In our continuing discussion regarding overall retail Cannabis retail security, today we’ll be talking about inventory control.

All businesses, regardless of type, require tight and ongoing inventory control measures. Many “mainstream”businesses however take a physical inventory annually or perhaps semi-annually.

This, unfortunately, is totally inadequate for Cannabis retail for many reasons.

As I’ve mentioned in previous articles published to Cannabis Law Report, I own a relatively small Cannabis State legal retail shop in Ellensburg, Washington State.

We have typically up to 200 transactions per day, holidays and special events can produce many more than this. The fact that there will be mistakes involving inventory is undeniable. Human error will be the cause for this in nearly, if not all of these occurrences. So businesses will need to do mini inventory checks daily, at least, and in my opinion several times per day.

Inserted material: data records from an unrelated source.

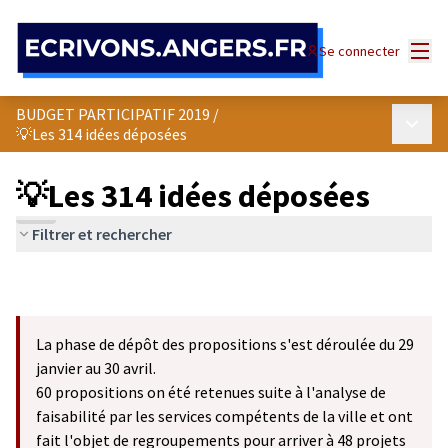
Panneau de gestion des cookies
Menu
Se connecter
BUDGET PARTICIPATIF 2019
/
Menu p
💡Les 314 idées déposées
💡Les 314 idées déposées
Filtrer et rechercher
La phase de dépôt des propositions s'est déroulée du 29
janvier au 30 avril.
60 propositions on été retenues suite à l'analyse de
faisabilité par les services compétents de la ville et ont
fait l'objet de regroupements pour arriver à 48 projets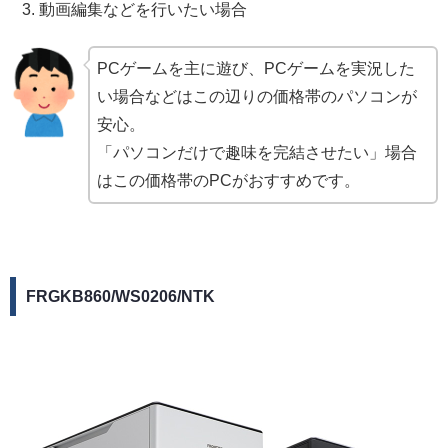
動画編集などを行いたい場合
PCゲームを主に遊び、PCゲームを実況した
い場合などはこの辺りの価格帯のパソコンが
安心。
「パソコンだけで趣味を完結させたい」場合
はこの価格帯のPCがおすすめです。
FRGKB860/WS0206/NTK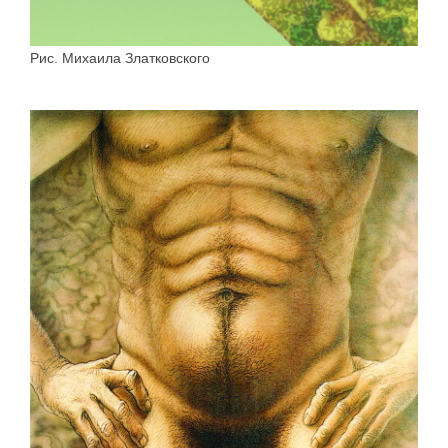
Рис. Михаила Златковского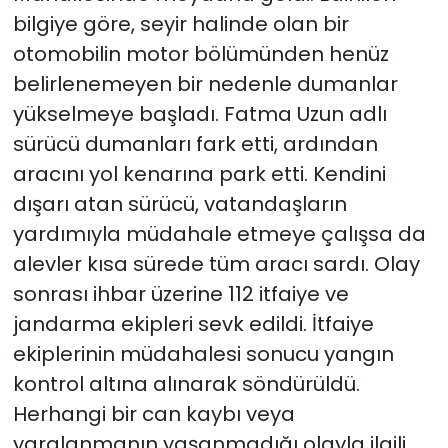
bilgiye göre, seyir halinde olan bir
otomobilin motor bölümünden henüz
belirlenemeyen bir nedenle dumanlar
yükselmeye başladı. Fatma Uzun adlı
sürücü dumanları fark etti, ardından
aracını yol kenarına park etti. Kendini
dışarı atan sürücü, vatandaşların
yardımıyla müdahale etmeye çalışsa da
alevler kısa sürede tüm aracı sardı. Olay
sonrası ihbar üzerine 112 itfaiye ve
jandarma ekipleri sevk edildi. İtfaiye
ekiplerinin müdahalesi sonucu yangın
kontrol altına alınarak söndürüldü.
Herhangi bir can kaybı veya
yaralanmanın yaşanmadığı olayla ilgili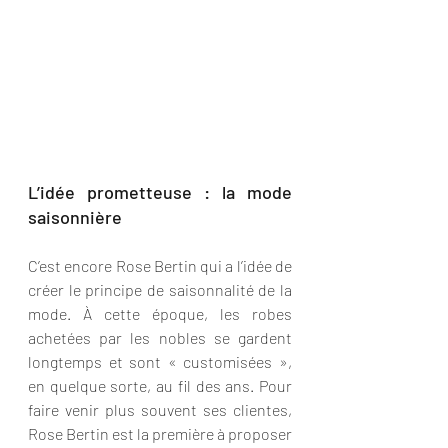
L’idée prometteuse : la mode 
saisonnière
C’est encore Rose Bertin qui a l’idée de 
créer le principe de saisonnalité de la 
mode. À cette époque, les robes 
achetées par les nobles se gardent 
longtemps et sont « customisées », 
en quelque sorte, au fil des ans. Pour 
faire venir plus souvent ses clientes, 
Rose Bertin est la première à proposer 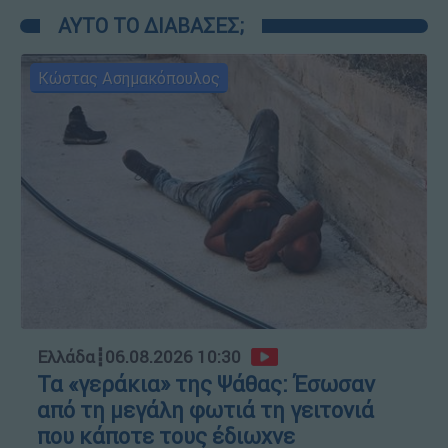
ΑΥΤΟ ΤΟ ΔΙΑΒΑΣΕΣ;
Κώστας Ασημακόπουλος
Ελλάδα
┋
06.08.2026 10:30
Τα «γεράκια» της Ψάθας: Έσωσαν
από τη μεγάλη φωτιά τη γειτονιά
που κάποτε τους έδιωχνε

Washington State requires incredibly tight and stringent control on inventory; what product comes in to your stores as well as what leaves per transaction is referred to as “traceability” and is an integral part of  Washington State’s regulatory guidelines.

We will not be talking about the requirements insofar as the requisite capacities and capabilities of your POS system in this article but rather I wish to discuss the human element of your inventory control and management.

The good news this is simple, unlike so much our business. Periodically we will want to compare what our computer system shows we have in inventory electronically vs what we show is in our stores physically. Our BioTrack traceability system indicates by color change in our POS as inventory levels drop to be below 25 units per product, triggering a physical inventory of the items that have crossed to easily counted levels. There are ways to correct on the fly these minor inventory overs/unders. These methods will vary undoubtedly by POS systems you may choose to employ. But the key is you handle these smallish inventory issues while they’re still small and easily managed. This will keep your State’s inventory “police” off your backs and keep you and your shop compliant insofar as product entering and leaving your retail locations.

We need to remember, and frankly how can we ever forget, our chosen business and nearly all of our inventory either is or contains a Schedule One Controlled Substance. Big Brother will always be watching and evaluating our methods of operating our businesses and inventory management is critical in keeping the authorities off our backs and out of our stores.